La tarea »
Por favor, explica en una o dos oraciones por qué, según la carta, el museo dedicado al normalismo en Coahuila no incluye el nombre del profesor Aguilar Bermea.

Bloque de texto »
▶

Señor director:
En estos tiempos en que por las triquiñuelas sindicales y oficialoides la educación pública deja todo que desear, no debe olvidarse la casi apostólica labor de los maestros rurales que aportaron su esfuerzo –y en algunos casos su vida– para la formación de los profesores que en la segunda mitad del siglo pasado construyeron la calidad educativa que alguna vez tuvo nuestro país.
Deseo mencionar el caso del profesor Teodoro Aguilar Bermea, quien nació el 9 de noviembre de 1929 en Villa de Juárez, Coahuila, y falleció en la Ciudad de México el 6 de mayo de 1969, siendo director de la Escuela Normal Rural de El Quinto, Sonora. El maestro Aguilar Bermea fue también docente destacado en instituciones similares de San Marcos, Zacatecas, y Ricardo Flores Magón, Chihuahua, además de haber dirigido con acierto las escuelas de ese nivel establecidas en Cañada Honda, Aguascalientes; Tenería, Estado de México, y Santa Teresa, Coahuila.
Con motivo de su reciente aniversario luctuoso, se presentó en San Miguel, Apozol, Zacatecas, el libro Teodoro Aguilar Bermea, un destacado maestro coahuilense, acto en el que participó como comentarista el profesor Ramón Zavala Cardoso, su discípulo en la Normal Rural de Santa Teresa, Coahuila (1961-1964), quien ante un auditorio de normalistas rurales convirtió esta obra biográfica en un real homenaje póstumo a la trascendental obra del maestro Aguilar Bermea.
Se destacó en ese acto emotivo el singular desempeño del profesor Bermea, ya que fue un gran descubridor de talentos en las escuelas normales donde laboró como docente y director, muchos de los cuales se dedican hoy a la redacción de textos en prosa y verso, a la pintura, al teatro, a la investigación arqueológica y, en fin, a varias ramas del quehacer humano que el maestro fomentó en sus alumnos.
No debe olvidarse la incesante labor del profesor Teodoro Aguilar Bermea en favor del mejoramiento de la vida de los campesinos, pues con su ideología de izquierda a toda prueba condenó públicamente, en su momento, el asesinato de Rubén Jaramillo, se enroló en la campaña de Ramón Danzós Palomino y vio con buenos ojos la invasión de tierras para los campesinos que no la tenían.
Sólo una escuela del estado de Durango y una calle en Cañada Honda, Aguascalientes, llevan el nombre de este ameritado maestro. En Coahuila, envuelto ahora en las vergonzantes actividades de sucesión gubernamental hereditaria, existe un museo dedicado al normalismo, pero claro que por su ideología y su distancia de los gobernantes corruptos no aparece el nombre del profesor Aguilar Bermea, sino solamente la gran lista de los dirigentes de las secciones sindicales que hoy están bajo el yugo de los que detentan el poder.
Ojalá que las últimas generaciones que el maestro formó se den a la tarea de presentar este libro biográfico en su natal Villa Juárez, Coahuila, donde reposan sus restos, y que se le rinda un merecido homenaje poniendo su nombre a escuelas, calles, bibliotecas, centros comunitarios, museos, etcétera. Honor a quien, en verdad, honor merece.

◀

Datos de origen »

▶

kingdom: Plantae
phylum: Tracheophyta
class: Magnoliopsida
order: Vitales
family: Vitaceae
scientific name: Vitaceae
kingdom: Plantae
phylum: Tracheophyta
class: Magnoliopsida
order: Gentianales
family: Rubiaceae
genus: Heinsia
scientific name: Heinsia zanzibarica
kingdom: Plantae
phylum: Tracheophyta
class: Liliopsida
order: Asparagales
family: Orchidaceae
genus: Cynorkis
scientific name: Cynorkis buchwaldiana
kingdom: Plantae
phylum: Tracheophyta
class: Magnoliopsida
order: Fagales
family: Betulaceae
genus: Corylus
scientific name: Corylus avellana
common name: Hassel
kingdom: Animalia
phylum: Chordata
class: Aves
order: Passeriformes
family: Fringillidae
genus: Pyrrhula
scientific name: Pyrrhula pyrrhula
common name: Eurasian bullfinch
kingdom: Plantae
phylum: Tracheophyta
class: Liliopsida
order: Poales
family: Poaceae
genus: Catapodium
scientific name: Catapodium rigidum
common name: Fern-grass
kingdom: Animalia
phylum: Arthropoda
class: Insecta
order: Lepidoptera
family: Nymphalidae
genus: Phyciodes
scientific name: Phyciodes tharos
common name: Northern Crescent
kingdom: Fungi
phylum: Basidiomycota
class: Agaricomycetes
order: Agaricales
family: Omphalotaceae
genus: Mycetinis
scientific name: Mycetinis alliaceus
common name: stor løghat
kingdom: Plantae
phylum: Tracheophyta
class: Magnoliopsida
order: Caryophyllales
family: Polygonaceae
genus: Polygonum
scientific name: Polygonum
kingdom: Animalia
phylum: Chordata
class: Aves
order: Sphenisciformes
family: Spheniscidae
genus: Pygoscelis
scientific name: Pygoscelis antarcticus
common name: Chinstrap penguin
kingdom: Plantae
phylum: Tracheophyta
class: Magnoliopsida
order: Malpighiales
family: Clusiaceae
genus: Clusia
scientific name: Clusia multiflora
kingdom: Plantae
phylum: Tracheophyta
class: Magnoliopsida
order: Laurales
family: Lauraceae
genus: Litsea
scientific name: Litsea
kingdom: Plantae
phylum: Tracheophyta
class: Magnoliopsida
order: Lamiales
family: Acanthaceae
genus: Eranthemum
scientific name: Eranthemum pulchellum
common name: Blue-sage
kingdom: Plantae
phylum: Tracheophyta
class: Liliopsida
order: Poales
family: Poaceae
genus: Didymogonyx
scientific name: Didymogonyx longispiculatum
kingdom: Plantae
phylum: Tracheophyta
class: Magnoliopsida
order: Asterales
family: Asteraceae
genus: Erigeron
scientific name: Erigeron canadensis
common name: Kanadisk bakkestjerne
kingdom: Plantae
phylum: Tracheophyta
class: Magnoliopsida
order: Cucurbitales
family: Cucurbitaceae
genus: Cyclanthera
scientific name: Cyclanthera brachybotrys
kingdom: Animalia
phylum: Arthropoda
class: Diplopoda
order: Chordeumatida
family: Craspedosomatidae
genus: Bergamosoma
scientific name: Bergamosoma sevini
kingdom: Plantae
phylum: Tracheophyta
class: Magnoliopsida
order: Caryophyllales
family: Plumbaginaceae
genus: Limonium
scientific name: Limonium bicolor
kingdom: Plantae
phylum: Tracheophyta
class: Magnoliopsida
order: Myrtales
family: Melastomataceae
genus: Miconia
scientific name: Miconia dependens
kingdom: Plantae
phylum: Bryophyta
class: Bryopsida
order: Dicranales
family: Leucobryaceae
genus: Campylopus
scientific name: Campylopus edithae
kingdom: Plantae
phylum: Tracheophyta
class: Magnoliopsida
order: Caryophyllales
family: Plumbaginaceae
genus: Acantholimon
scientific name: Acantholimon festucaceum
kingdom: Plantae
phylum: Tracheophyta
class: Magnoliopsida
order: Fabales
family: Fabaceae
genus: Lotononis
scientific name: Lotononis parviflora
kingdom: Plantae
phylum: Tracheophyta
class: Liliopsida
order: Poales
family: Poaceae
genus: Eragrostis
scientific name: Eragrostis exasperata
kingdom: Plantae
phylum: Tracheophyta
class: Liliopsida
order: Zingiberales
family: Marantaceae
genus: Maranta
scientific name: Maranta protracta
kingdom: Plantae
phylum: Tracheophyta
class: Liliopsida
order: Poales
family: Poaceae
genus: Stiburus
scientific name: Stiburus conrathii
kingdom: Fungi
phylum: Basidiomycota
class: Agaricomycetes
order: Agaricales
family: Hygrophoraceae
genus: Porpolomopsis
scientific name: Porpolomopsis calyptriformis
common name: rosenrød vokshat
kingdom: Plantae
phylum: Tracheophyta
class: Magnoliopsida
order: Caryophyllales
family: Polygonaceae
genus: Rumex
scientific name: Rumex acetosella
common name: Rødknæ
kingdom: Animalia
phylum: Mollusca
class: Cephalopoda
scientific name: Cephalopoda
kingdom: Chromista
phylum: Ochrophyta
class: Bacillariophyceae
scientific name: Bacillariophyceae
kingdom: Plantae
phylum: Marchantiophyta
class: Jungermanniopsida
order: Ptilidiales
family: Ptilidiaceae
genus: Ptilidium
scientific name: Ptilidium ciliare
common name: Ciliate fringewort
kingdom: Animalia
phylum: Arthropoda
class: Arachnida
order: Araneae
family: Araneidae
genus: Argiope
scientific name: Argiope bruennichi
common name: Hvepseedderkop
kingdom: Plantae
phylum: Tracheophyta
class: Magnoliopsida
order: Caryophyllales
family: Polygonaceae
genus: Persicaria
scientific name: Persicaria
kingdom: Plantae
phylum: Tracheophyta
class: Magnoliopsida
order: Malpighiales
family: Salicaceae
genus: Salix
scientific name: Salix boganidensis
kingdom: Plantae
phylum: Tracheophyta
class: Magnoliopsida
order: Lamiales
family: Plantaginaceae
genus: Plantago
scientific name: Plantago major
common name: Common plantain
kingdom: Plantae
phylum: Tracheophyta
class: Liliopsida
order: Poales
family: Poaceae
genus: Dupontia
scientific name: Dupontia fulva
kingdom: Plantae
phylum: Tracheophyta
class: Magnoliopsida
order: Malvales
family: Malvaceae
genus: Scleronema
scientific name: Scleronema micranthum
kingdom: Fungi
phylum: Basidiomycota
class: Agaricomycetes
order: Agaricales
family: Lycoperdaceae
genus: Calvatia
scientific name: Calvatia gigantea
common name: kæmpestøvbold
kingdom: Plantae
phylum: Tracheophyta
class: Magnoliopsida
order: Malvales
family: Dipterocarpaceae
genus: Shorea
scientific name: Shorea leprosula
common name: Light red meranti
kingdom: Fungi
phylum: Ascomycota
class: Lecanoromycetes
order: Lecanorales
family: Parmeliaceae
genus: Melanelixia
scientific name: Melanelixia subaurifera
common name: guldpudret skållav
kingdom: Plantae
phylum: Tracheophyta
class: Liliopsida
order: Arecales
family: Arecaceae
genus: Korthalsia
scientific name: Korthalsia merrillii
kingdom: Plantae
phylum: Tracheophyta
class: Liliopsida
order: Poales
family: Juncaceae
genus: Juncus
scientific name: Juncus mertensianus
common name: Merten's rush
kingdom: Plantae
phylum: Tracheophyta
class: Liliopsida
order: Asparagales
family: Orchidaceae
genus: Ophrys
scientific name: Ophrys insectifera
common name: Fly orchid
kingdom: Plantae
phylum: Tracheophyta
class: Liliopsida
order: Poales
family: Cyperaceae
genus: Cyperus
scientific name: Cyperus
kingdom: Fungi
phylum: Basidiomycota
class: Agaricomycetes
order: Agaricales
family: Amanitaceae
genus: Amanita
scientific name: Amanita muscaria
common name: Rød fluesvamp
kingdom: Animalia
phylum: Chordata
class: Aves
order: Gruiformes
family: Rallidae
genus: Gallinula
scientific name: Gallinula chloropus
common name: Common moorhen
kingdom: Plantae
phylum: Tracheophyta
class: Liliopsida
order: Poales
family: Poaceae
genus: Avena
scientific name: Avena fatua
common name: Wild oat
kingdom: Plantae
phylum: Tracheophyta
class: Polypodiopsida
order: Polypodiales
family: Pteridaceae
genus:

◀

Respuesta final »
Su nombre no aparece por su ideología y por su distancia de los gobernantes corruptos. En su lugar, el museo solo muestra la gran lista de los dirigentes de las secciones sindicales que hoy están bajo el yugo de los que detentan el poder.